Voice search is how we use smart devices every day. Voice search on phones was the first step, and then we got used to smartwatches, voice assistants, car speakers, and much more. Several cloud platforms, such as Siri from Apple, Google Assistant, Microsoft Cortana, and Amazon’s Alexa, are getting credit for giving us this ability, but Edge Computing is the real hero.
This technology is a key part of what makes voice search interfaces possible. There is a lot of analysis inside the devices to figure out how to handle the users’ voices, languages, and accents. Let’s go into detail about how voice search works.
Keyword detection
Voice search is becoming a big part of digital marketing, so keywords that most people use are becoming more important. So, when you ask a voice-enabled device to search, it doesn’t always record your voice and ask the cloud if someone is telling it what to do.
Recording and transmitting it back and forth will take a lot more time, adding to latency and slowing down the response time. Not only that, but all the privacy, energy, and resources would also be wasted.
Most voice-adaptive interfaces use the wake-word detection method, which uses a few-edge computational power to process at the edge or on the device itself. This is how the devices process the signals from the microphones without messing up the system. This method uses very little power and extends the time that smart devices, which run on batteries, can be used.
During the main part of the wake-word detection, digital signal processing (DSP) finds a match with the most-expected word. Also, it tells the whole system that it needs so much computing power to record sound, understand language and accent, track voice, and send it after it has been compressed.
Noise Separation from Main Commands
The voice-enabled smart device listens more carefully after it has found the keywords. Now, it’s up to the system to figure out what the voice commands mean. Well, this depends on how clean your voice and accent are, which can be harder to do on the street, at a restaurant, party, or in a room full of people talking.
Several edge computing methods can differentiate the main user’s voice from the rest of the noise. Beam-forming techniques, for example, use the device’s multiple microphones to focus on the direction from which the user is speaking. This could be like a virtual directional microphone.
When the user moves, the smart device’s voice tracking algorithms change the signals from the different microphones to maintain the focus on where the voice is coming from. Now, voice-enabled devices have more advanced technology that helps them process commands from several microphones by canceling the noise around them. This is also how headphones that block out noise work.

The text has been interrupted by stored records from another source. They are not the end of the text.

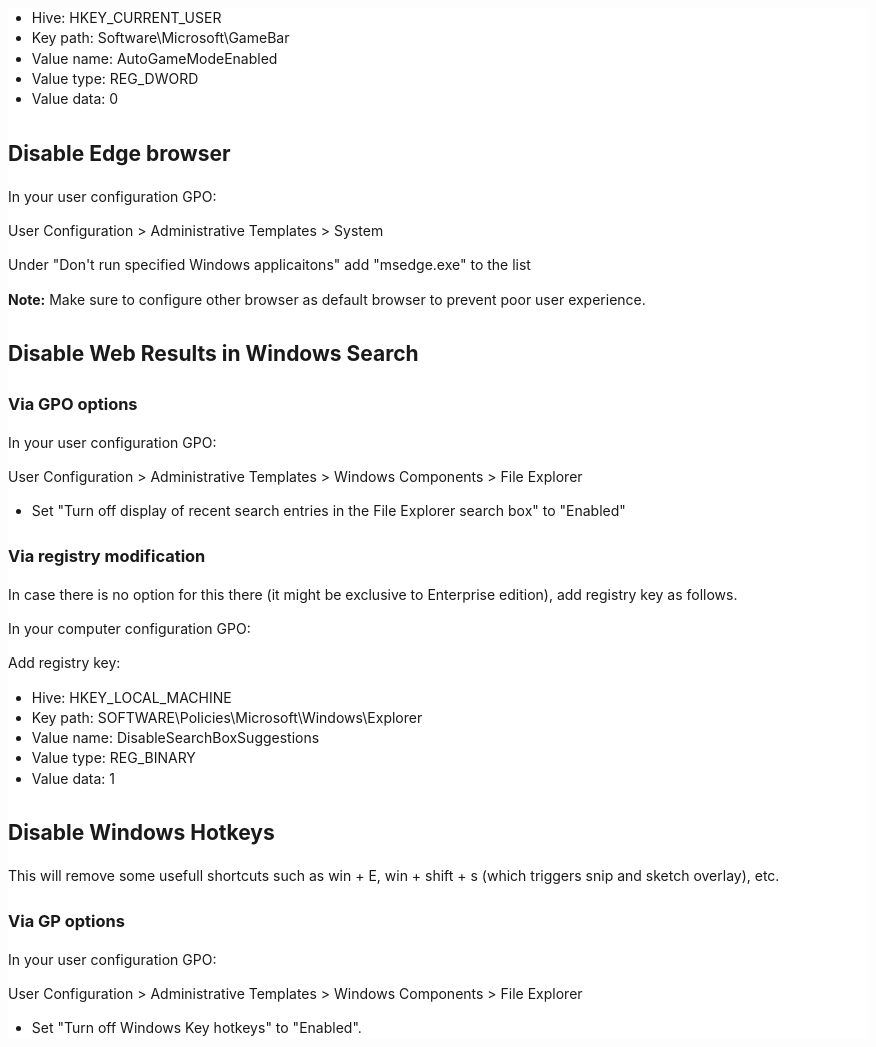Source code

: * Hive: HKEY_CURRENT_USER 
* Key path: Software\Microsoft\GameBar
* Value name: AutoGameModeEnabled
* Value type: REG_DWORD 
* Value data: 0


## Disable Edge browser

In your user configuration GPO:

User Configuration >  Administrative Templates > System

Under "Don't run specified Windows applicaitons" add "msedge.exe" to the list

**Note:** Make sure to configure other browser as default browser to prevent poor user experience.


## Disable Web Results in Windows Search

### Via GPO options

In your user configuration GPO:

User Configuration > Administrative Templates > Windows Components > File Explorer 

* Set "Turn off display of recent search entries in the File Explorer search box" to "Enabled"

### Via registry modification

In case there is no option for this there (it might be exclusive to Enterprise edition), add registry key as follows.

In your computer configuration GPO:

Add registry key:

* Hive: HKEY_LOCAL_MACHINE 
* Key path: SOFTWARE\Policies\Microsoft\Windows\Explorer 
* Value name: DisableSearchBoxSuggestions
* Value type: REG_BINARY 
* Value data: 1


## Disable Windows Hotkeys

This will remove some usefull shortcuts such as win + E, win + shift + s (which triggers snip and sketch overlay), etc.

### Via GP options

In your user configuration GPO:

User Configuration > Administrative Templates > Windows Components > File Explorer

* Set "Turn off Windows Key hotkeys" to "Enabled".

The echo- and noise-canceling technology is also built into smart speakers. With the assistance of microphone signals, it cancels out all the sounds of many other speakers and music so that the smart speaker can hear voice commands even when there is a lot of noise around. The smart speaker can do what you tell it to do whenever you tell it to.
Artificial Intelligence on a Smart Device
Edge computing has made it possible for smart devices, like those that can be controlled by voice, to use AI on the device. This method lets the device use its language memory processing to handle basic offline commands without an internet connection.
So, even when the device isn’t connected to the internet, you can set a reminder or alarm, turn on or off the lights and security alarm, or change the temperature. Voice can also authenticate users on smart devices with more cutting-edge technology.
This feature stops random individuals from giving your voice-processing device commands you don’t want. You can also teach the AI-powered voice-processing device to recognize your baby’s cries or the sound of something breaking so that it can sound an alarm to let you know.
You can add cameras that work with your voice to get good outcomes and clearer details. Artificial intelligence is improving, so there are many interesting ways to use it. Heterogeneous processors are used more in smart devices because people want them to be the best at high-tech edge processing.
As more and more resources need to be put on a single chip, the architectures are becoming more diverse. Putting all of this together helps make the best use of energy and computing resources, which saves money. Tasks can be done with all devices that have a voice interface.
Making Final Statement
We are currently used to using voice search on our phones and smart speakers. However, as edge computing and artificial intelligence improve, virtual voice interfaces can control many more devices.
Together, the power of the edge and cloud computing can make the world a better place where devices can also do many things locally or offline. Now that we have 5G, smart devices will also be more responsive. Technology will continue to improve, making our that on and us less active.